= INSTRUCTIONS FOR THE TASK =
Print every line of text in the entries below, reproducing each line exactly. Leave the pictures out of your answer.
Top of PROVIDED RECORDS
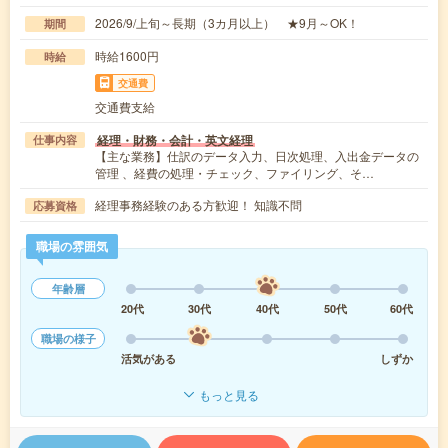
2026/9/上旬～長期（3カ月以上） ★9月～OK！
期間
時給1600円
時給
交通費
交通費支給
経理・財務・会計・英文経理
仕事内容
【主な業務】仕訳のデータ入力、日次処理、入出金データの
管理 、経費の処理・チェック、ファイリング、そ…
経理事務経験のある方歓迎！ 知識不問
応募資格
職場の雰囲気
年齢層
20代
30代
40代
50代
60代
職場の様子
活気がある
しずか
もっと見る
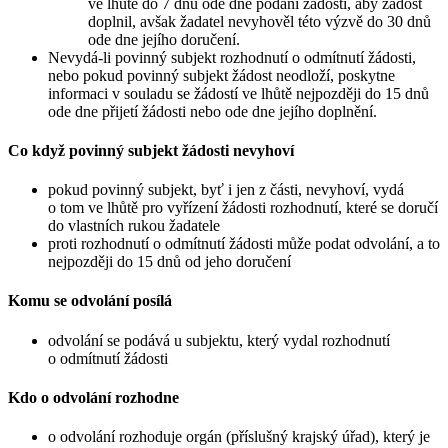
ve lhůtě do 7 dnů ode dne podání žádosti, aby žádost
doplnil, avšak žadatel nevyhověl této výzvě do 30 dnů
ode dne jejího doručení.
Nevydá-li povinný subjekt rozhodnutí o odmítnutí žádosti,
nebo pokud povinný subjekt žádost neodloží, poskytne
informaci v souladu se žádostí ve lhůtě nejpozději do 15 dnů
ode dne přijetí žádosti nebo ode dne jejího doplnění.
Co když povinný subjekt žádosti nevyhoví
pokud povinný subjekt, byť i jen z části, nevyhoví, vydá
o tom ve lhůtě pro vyřízení žádosti rozhodnutí, které se doručí
do vlastních rukou žadatele
proti rozhodnutí o odmítnutí žádosti může podat odvolání, a to
nejpozději do 15 dnů od jeho doručení
Komu se odvolání posílá
odvolání se podává u subjektu, který vydal rozhodnutí
o odmítnutí žádosti
Kdo o odvolání rozhodne
o odvolání rozhoduje orgán (příslušný krajský úřad), který je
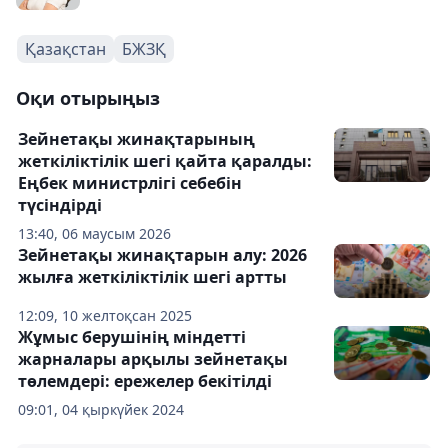
Қазақстан
БЖЗҚ
Оқи отырыңыз
Зейнетақы жинақтарының
жеткіліктілік шегі қайта қаралды:
Еңбек министрлігі себебін
түсіндірді
13:40, 06 маусым 2026
Зейнетақы жинақтарын алу: 2026
жылға жеткіліктілік шегі артты
12:09, 10 желтоқсан 2025
Жұмыс берушінің міндетті
жарналары арқылы зейнетақы
төлемдері: ережелер бекітілді
09:01, 04 қыркүйек 2024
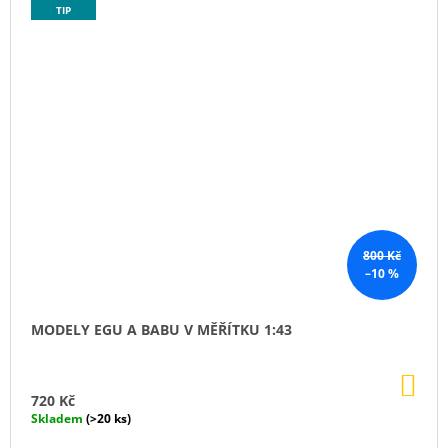
TIP
800 Kč
–10 %
MODELY EGU A BABU V MĚŘÍTKU 1:43
DO
KO
720 Kč
Skladem
(>20 ks)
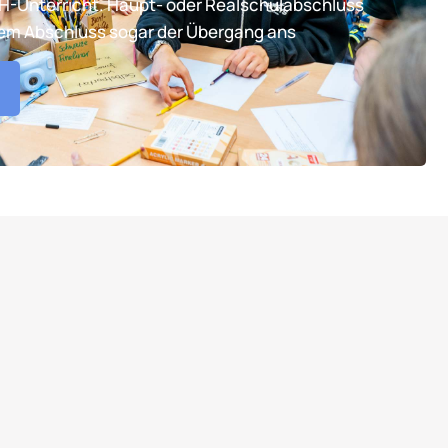
TH-Unterricht. Haupt- oder Realschulabschluss
tem Abschluss sogar der Übergang ans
Bottom of PROVIDED RECORDS
= YOUR RESPONSE =
2026/9/上旬～長期（3カ月以上） ★9月～OK！
期間
時給1600円
時給
交通費
交通費支給
経理・財務・会計・英文経理
仕事内容
【主な業務】仕訳のデータ入力、日次処理、入出金データの
管理 、経費の処理・チェック、ファイリング、そ…
経理事務経験のある方歓迎！ 知識不問
応募資格
職場の雰囲気
年齢層
20代
30代
40代
50代
60代
職場の様子
活気がある
しずか
もっと見る
ve lhůtě do 7 dnů ode dne podání žádosti, aby žádost
doplnil, avšak žadatel nevyhověl této výzvě do 30 dnů
ode dne jejího doručení.
Nevydá-li povinný subjekt rozhodnutí o odmítnutí žádosti,
nebo pokud povinný subjekt žádost neodloží, poskytne
informaci v souladu se žádostí ve lhůtě nejpozději do 15 dnů
ode dne přijetí žádosti nebo ode dne jejího doplnění.
Co když povinný subjekt žádosti nevyhoví
pokud povinný subjekt, byť i jen z části, nevyhoví, vydá
o tom ve lhůtě pro vyřízení žádosti rozhodnutí, které se doručí
do vlastních rukou žadatele
proti rozhodnutí o odmítnutí žádosti může podat odvolání, a to
nejpozději do 15 dnů od jeho doručení
Komu se odvolání posílá
odvolání se podává u subjektu, který vydal rozhodnutí
o odmítnutí žádosti
Kdo o odvolání rozhodne
o odvolání rozhoduje orgán (příslušný krajský úřad), který je
Қазақстан
БЖЗҚ
Оқи отырыңыз
Зейнетақы жинақтарының
жеткіліктілік шегі қайта қаралды:
Еңбек министрлігі себебін
түсіндірді
13:40, 06 маусым 2026
Зейнетақы жинақтарын алу: 2026
жылға жеткіліктілік шегі артты
12:09, 10 желтоқсан 2025
Жұмыс берушінің міндетті
жарналары арқылы зейнетақы
төлемдері: ережелер бекітілді
09:01, 04 қыркүйек 2024
TIP
800 Kč
–10 %
MODELY EGU A BABU V MĚŘÍTKU 1:43
DO
KO
720 Kč
Skladem
(>20 ks)
TH-Unterricht. Haupt- oder Realschulabschluss
tem Abschluss sogar der Übergang ans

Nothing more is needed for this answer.